Just because you want the death penalty gone should not be your justification for being irresponsible.
But, it seems you believe otherwise.
The point of my opinion piece was that I believe a person’s IQ is irrelevant to the death penalty debate. I stated clearly that any attempts to justify executions on grounds such as intelligence, family background, race, inadequacy of legal counsel etc. are a sham. The system is bankrupt, both financially and legally, not to mention morally.
However, on the narrow issue that seems to engage your interest so powerfully, it’s true I did not list the “5-6 other tests” that apparently showed a range of IQ numbers between 61 and 73. In what way were my “facts” wrong? He had a measured IQ of 61. The fact that it was measured 12 points higher is an almost laughable piece of evidence to present. You’re not seriously suggesting he is somehow a normally cognitive functioning person, are you? Even the state of Texas does not deny that the condemned man is ‘retarded’ – only whether he is retarded “enough.” Leaving aside all the other arguments for or against the death penalty, it seems like an awfully harsh system that can cherry pick which IQ results it uses to justify a person’s murder. I, for one, wouldn’t have such confidence in the validity or reliability of most testing to put a life in the balance.

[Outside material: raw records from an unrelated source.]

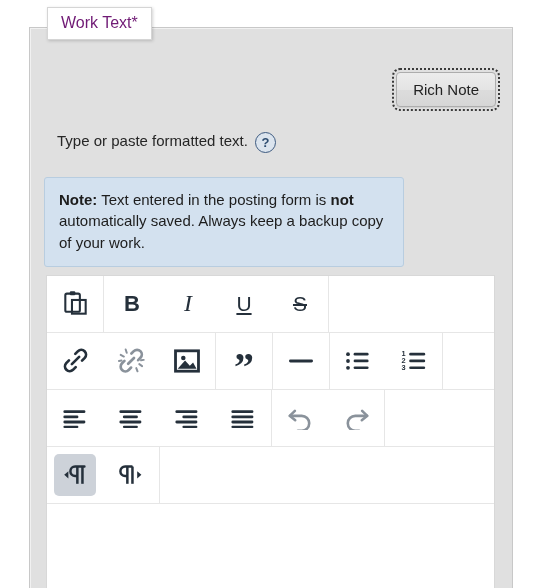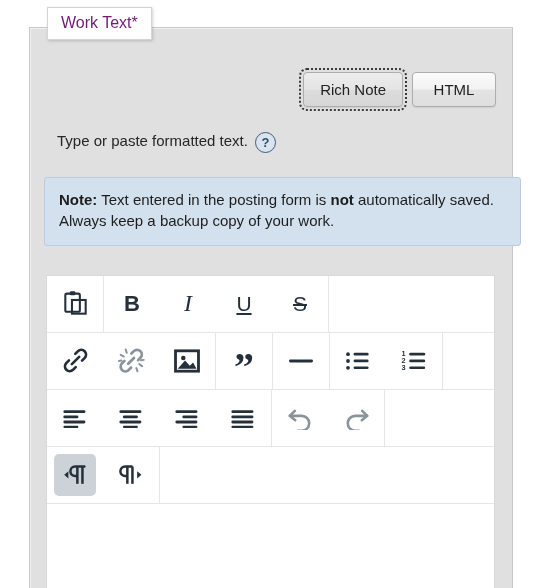--- a/index.html
+++ b/index.html
@@ -197,7 +197,6 @@
 
   <div class="mode-row">
     <div class="mode-btn active">Rich Note</div>
-    <div class="mode-btn">HTML</div>
   </div>
 
   <div class="helper-row">

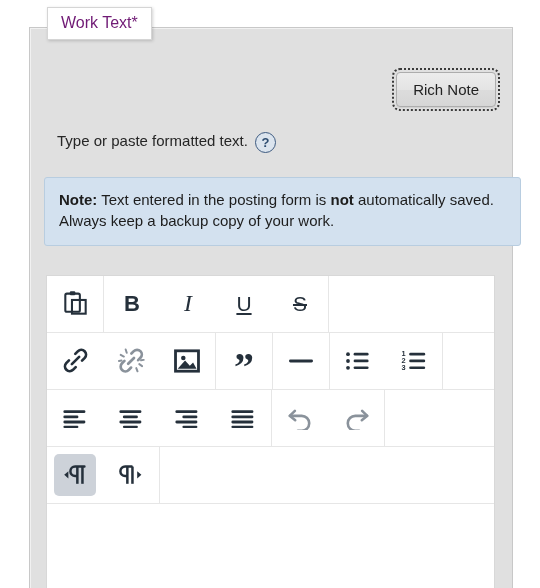--- a/index.html
+++ b/index.html
@@ -109,7 +109,7 @@
     position: absolute;
     left: 14px;
     top: 149px;
-    width: 477px;
+    width: 360px;
     background: #d3e1ef;
     border: 1px solid #b8cde0;
     border-radius: 3px;

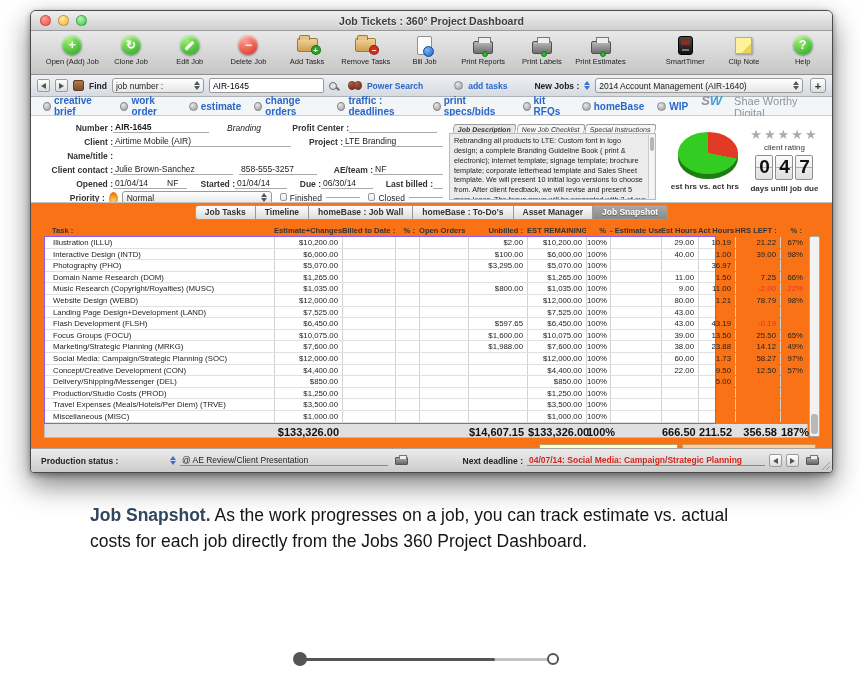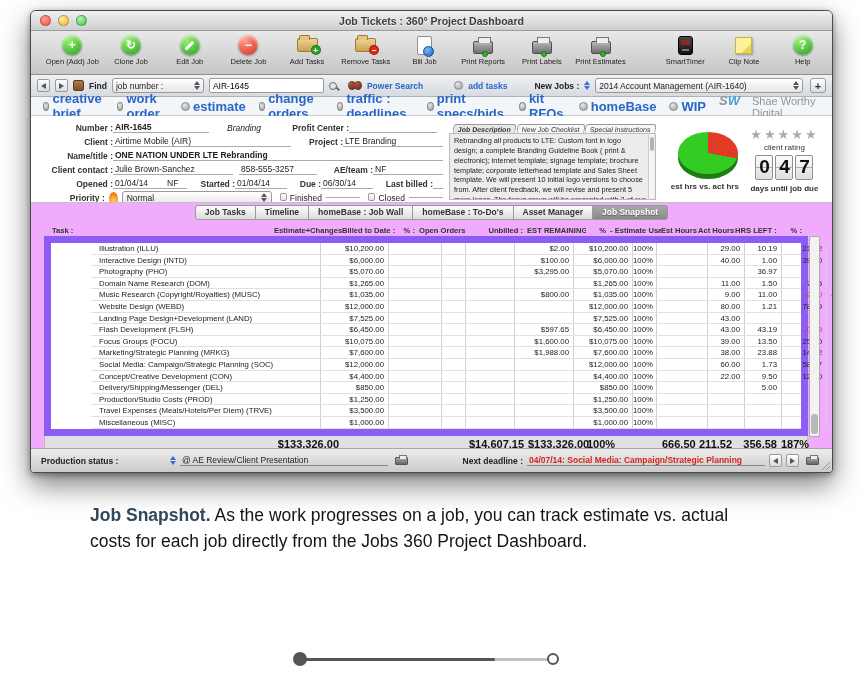--- a/index.html
+++ b/index.html
@@ -71,7 +71,7 @@
 
   
   .quicklinks { height:19px; background:#f3f6f9; border-bottom:1px solid #c8cdd2; display:flex; align-items:center; padding:0 12px; gap:13px; flex:0 0 auto; }
-  .qlink { display:flex; align-items:center; gap:3px; font-size:13px; font-weight:bold; color:#2a66c8; }
+  .qlink { display:flex; align-items:center; gap:3px; font-size:10px; font-weight:bold; color:#2a66c8; }
   .brand { margin-left:auto; display:flex; align-items:baseline; gap:12px; }
   .brand .logo { font-size:13px; font-weight:bold; font-style:italic; color:#8d969c; }
   .brand .logo b { color:#45a1d8; }

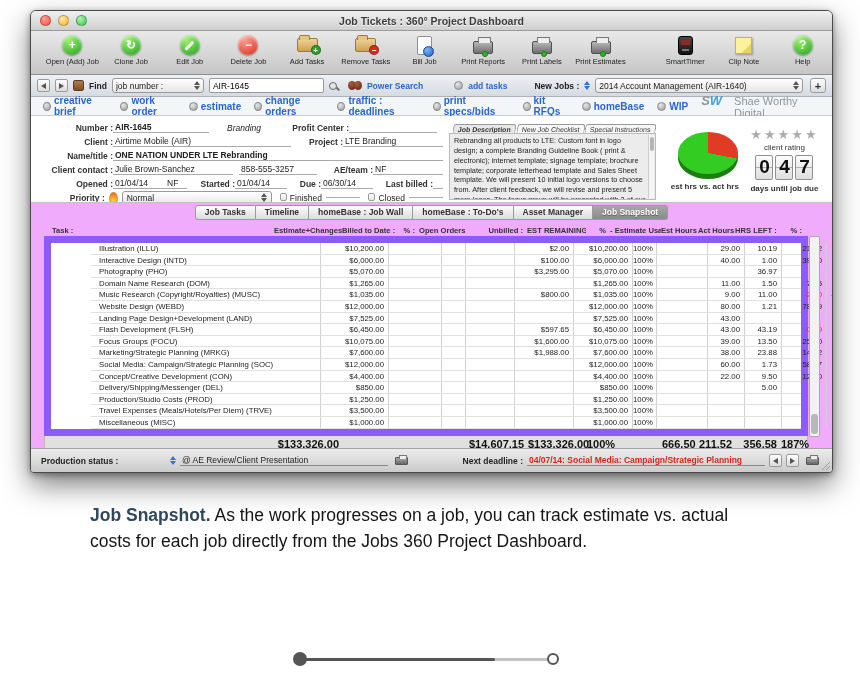--- a/index.html
+++ b/index.html
@@ -359,7 +359,6 @@
       </div>
       <div class="frow">
         <span class="flabel" style="width:72px;">Name/title :</span>
-        <span class="fval bold" style="flex:1;">ONE NATION UNDER LTE Rebranding</span>
       </div>
       <div class="frow">
         <span class="flabel" style="width:72px;">Client contact :</span>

On the issue of wealth you mention, below: There is a large body of research on the way that poverty disadvantages criminal defendants, not least because they often have such grossly incompetent legal counsel whereas wealthy people can buy their way out of a death sentence. As Allen Dershowitz infamously noted many years ago, you’re much more likely to end up on death row — controlling for variation in crime rates among different kinds of people — if you are “dumb, poor, and black.” How, exactly, do your ‘fact finders’ account for that? Surely you understand that we have a strong but nonetheless imperfect system, enacted by imperfect human beings, and its results do not always produce “justice.” You might want to read this shocking story of an innocent man who was executed due to a mistaken identity case that could have been solved by Nancy Drew:
http://www.theatlantic.com/national/archive/2012/05/yes-america-we-have-executed-an-innocent-man/257106/.
One day, these arguments will become moot. Society will no longer want to commit resources to executions that could be better spent on building schools. Life in prison without parole works.
so much positivity here. congrats for creating this beautiful place. cheers!
Wow, thanks very much!! I so appreciate your feedback. (I’m afraid there’s some snark here, too, if you nose around…)
Nice. The longer version especially. Best ~kl
Erica, you are right, the system need overhauling. I know this because there are a lot of people who suffer from mental disabilities, who should not be imprisoned some are not able to function, or have the ability to know what is right and wrong. We need a better mental health system and the courts need to change their present routine of just punish and more punishment. That thing needs to be changed. You are right the system is corrupt and needs to be changed, so everyone is judged justly. Then, maybe, I will believe in our legal system.To convict someone on circumstantial evidence is ridiculous and not fair. Where happened to reasonable doubt., or the evidence to back it up. Look how many have wrongly accused, then released after DNA proved them innocent. Prosecutors are to quickly to judge without enough evidence.
OK, I’m hooked! Now to go back and read more of your posts. Congratulations on being Freshly Pressed!
I was so surprised and thrilled to find your article on the maleness of violence, as NO ONE speaks about it. It’s not ‘our society’, or ‘young people’, or ‘we’ who commit violent acts..it’s males. How do we get this to be a topic of conversation ‘out there in the world’, so that we
can find ways to intervene with young males?
Thanks for commenting. I was disheartened by the response from many, implying that acknowledging the “maleness” of violence is in some way an attack on men or masculinity. On the contrary, it was always my concern about men (who are, after all, the majority of victims of violence) that drove my interest in the epidemiology of violence. We ignore this at our peril.